Jan, I'm fine with your patch and have only one comment:
What would be internal state of kit which read part of file, then encoding exception was thrown and user said "No"?

Comment 11 Quality Engineering 2011-03-29 08:42:44 UTC

Integrated into 'main-golden', will be available in build *201103290400* on http://bits.netbeans.org/dev/nightly/ (upload may still be in progress)
Changeset: http://hg.netbeans.org/main/rev/1b8d3b85a037
User: Vladimir Voskresensky <vv159170@netbeans.org>
Log: fixed #196945 -  [70cat] org.openide.text.DataEditorSupport$1: The file cannot be safely opened with encoding UTF-8. Do you want to continue opening it?
-- check content of whole file, otherwise we incorrectly reject UTF-8 and also can corrupt user's file without notification (issue #196707 -  Changes are made to unedited French characters while saving a file)

Comment 12 Jan Lahoda 2011-03-31 18:50:19 UTC

(Sorry for so late response, I have lots of meetings this week.)

(In reply to comment #10)
> Jan, I'm fine with your patch and have only one comment:
> What would be internal state of kit which read part of file, then encoding
> exception was thrown and user said "No"?

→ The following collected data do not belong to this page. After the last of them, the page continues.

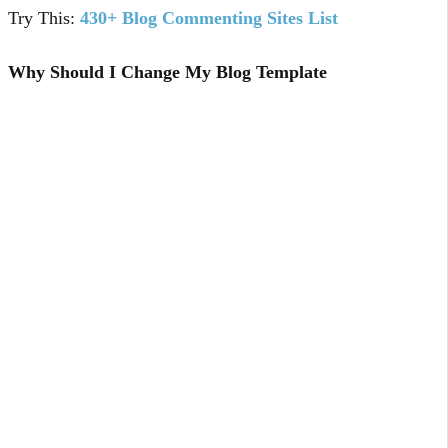
Try This:
430+ Blog Commenting Sites List
Why Should I Change My Blog Template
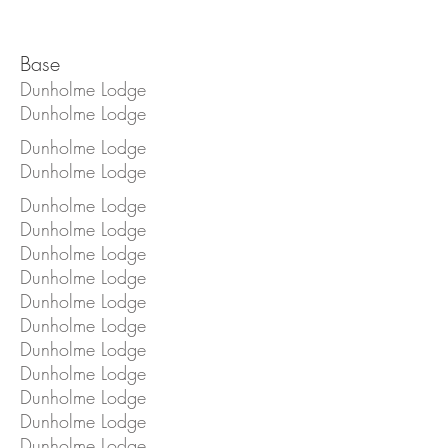
Base
Dunholme Lodge
Dunholme Lodge
Dunholme Lodge
Dunholme Lodge
Dunholme Lodge
Dunholme Lodge
Dunholme Lodge
Dunholme Lodge
Dunholme Lodge
Dunholme Lodge
Dunholme Lodge
Dunholme Lodge
Dunholme Lodge
Dunholme Lodge
Dunholme Lodge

I would expect less problems with the do-not-open path, as the document will be thrown away in that case. Not sure if that will be the case for the open-anyway path (that's why the patch tries to remove the document's content). The kit itself should not be holding any state (there is just one instance of a kit per mimetype in the IDE). I am a bit worried about the internal state of the document, though.

Your patch is of course much safer in the respect that much fewer things can go wrong. But, reading each file twice is not acceptable, IMO, especially expecting that in almost all cases the encoding will be reasonable.

Comment 13 Vladimir Voskresensky 2011-04-01 11:05:18 UTC

Jan, so what to push?
Now trunk has your variant.
I've tested it with files which made issues and everything works as expected.
I've asked editor team about integration in issue #196945

Comment 14 Jan Lahoda 2011-04-01 14:07:14 UTC

If needed, I would go with my variant.